== Vorliegender Text ==

Berlin. Vertreter von Juden, Muslimen, Christen, Humanisten und Nicht-Gläubige gründen ein festes Forum und stärken das Miteinander in Berlin
Der SPD-Landes- und Fraktionsvorsitzende Raed Saleh hat zugesagt, die Zuschüsse des Landes für Projekte der Demokratieförderung und Antisemitismusprävention deutlich zu erhöhen. Ihm schwebe eine Verdoppelung vor, sagte Saleh am Mittwoch nach einem Treffen mit zahlreichen Vertretern von Religionsgemeinschaften und in dem Thema engagierten Trägern und Initiativen. Der Koalitionspartner CDU habe zugesagt, diesen Weg mitzugehen und die zunächst verhängten Kürzungen bei den Präventionsprojekten zu korrigieren, so Saleh. Insgesamt steht eine Summe von rund zwei Millionen Euro zusätzlich im Raum. Zuletzt hatte CDU-Innenexperte Burkhard Dregger die Wirksamkeit vieler Präventionsprojekte in Frage gestellt.
Die Runde unter dem Motto „Berliner Brückenbauer“ kam zum zweiten Mal auf Einladung Salehs im Abgeordnetenhaus zusammen. Künftig soll es aber ein festes Forum unter dem Dach der Senatsverwaltung für Integration geben, das ebenfalls öffentlich finanziert werden soll. Dort sollen sich die Profis austauschen über sinnvolle Initiativen und sich insgesamt besser vernetzen. Der Vorschlag für eine Austauschplattform mit festen Strukturen sei aus dem Kreis der Teilnehmenden gekommen, hieß es. Nach dem Terrorangriff der Hamas auf Israel und dem darauffolgenden Krieg in Gaza sei ein regelmäßiger Austausch wichtiger als je zuvor.
Raed Saleh: „Prävention bedeutet auch, Grenzen aufzuzeigen“
„Wir brauchen mehr und nicht weniger Prävention“, sagte Saleh, der selbst im Westjordanland geboren wurde und als Kind mit seiner Familie nach Spandau kam. Gleichzeitig müsse es ganz klar sein, dass in Berlin interveniert werde gegen Antisemitismus, aber auch gegen Islamfeindlichkeit. „Prävention bedeutet auch, Grenzen aufzuzeigen“, so der SPD-Fraktionschef. Er räumte ein, dass Träger Förderung verlieren könnten, wenn dort Antisemitismus vorkomme.
Inhaltlich geht es in dem nun zu gründenden Forum darum, die Arbeit der engagierten Projektträger zu verstetigen und langfristig zu sichern. Als Beispiel wurde etwa die Aufgabe der Schulen benannt, die oft aus Migrantenfamilien stammenden Berliner Jugendlichen die besondere Geschichte Deutschlands und der Juden erklären und deutlich machen „was geschehen ist“, sagte Saleh mit Blick auf Judenverfolgung und Holocaust.

===

## Anforderungen
1 > Könntest du den Absatz aus dem Bericht über die Berliner Brückenbauer, der mit „Die Runde unter dem Motto“ beginnt, als knappe Stichpunktliste wiedergeben, ohne einen wesentlichen Fakt wegzulassen?
2 > Liefere eine Fortsetzung des Berichts über die Berliner Brückenbauer, die direkt an seinen letzten Satz anschließt.
Die nachstehenden Daten sind eigenständiges Material und gehören nicht zum Bericht über die Berliner Brückenbauer.

== Bereitgestellte Daten ==

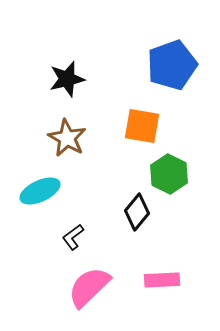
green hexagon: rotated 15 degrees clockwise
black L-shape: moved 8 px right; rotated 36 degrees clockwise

===

## Antworten je Aufgabe
1 >
- Die Runde „Berliner Brückenbauer“ kam auf Einladung Salehs zum zweiten Mal im Abgeordnetenhaus zusammen.
- Künftig soll es ein festes, öffentlich finanziertes Forum unter dem Dach der Senatsverwaltung für Integration geben.
- Dort sollen sich die Profis über sinnvolle Initiativen austauschen und besser vernetzen.
- Der Vorschlag für diese Plattform mit festen Strukturen kam aus dem Kreis der Teilnehmenden.
- Nach dem Terrorangriff der Hamas auf Israel und dem Krieg in Gaza gilt regelmäßiger Austausch als wichtiger als je zuvor.

2 >
Rabbiner Techtal hält die Initiative für sehr sinnvoll, es gehe um Zukunftsgestaltung
Teilnehmer der Runde äußerten sich positiv. Der Rabbiner Yehuda Teichtal sprach von „sehr wichtigen, sehr effizienten zwei Stunden“. Es gehe sehr konkret darum, wie wir „ein positives Miteinander gestalten können“, sagte Teichtal. Es dürfe keine Intoleranz gegen Juden, Muslime, Christen oder Nicht-Gläubige geben. Es sei nicht ausreichend, jüdisches Leben nur zu schützen. „Wir brauchen auch Zukunftsgestaltung.“ Der Anteilnahme müssten nun Taten folgen.
Der muslimische Imam Ender Cetin, der wie Teichtal schon länger zu Salehs engerem Netzwerk zählt, lobte, dass in dem Forum zwischen den Akteuren „Synergien entstehen, die vorher nicht da waren“. Im Kampf gegen den Antisemitismus habe man einen „gemeinsamen Nenner“. Der Bedarf nach Prävention und Aufklärung sei riesig. Er gehe regelmäßig mit einem Rabbi in Schulen, es ließen sich aber nicht alle Anfragen erfüllen. Für muslimische Gemeinden sei die Lage derzeit nicht immer einfach, so der Imam. Deswegen sei es wichtig, „dass es weitergeht mit der Prävention“.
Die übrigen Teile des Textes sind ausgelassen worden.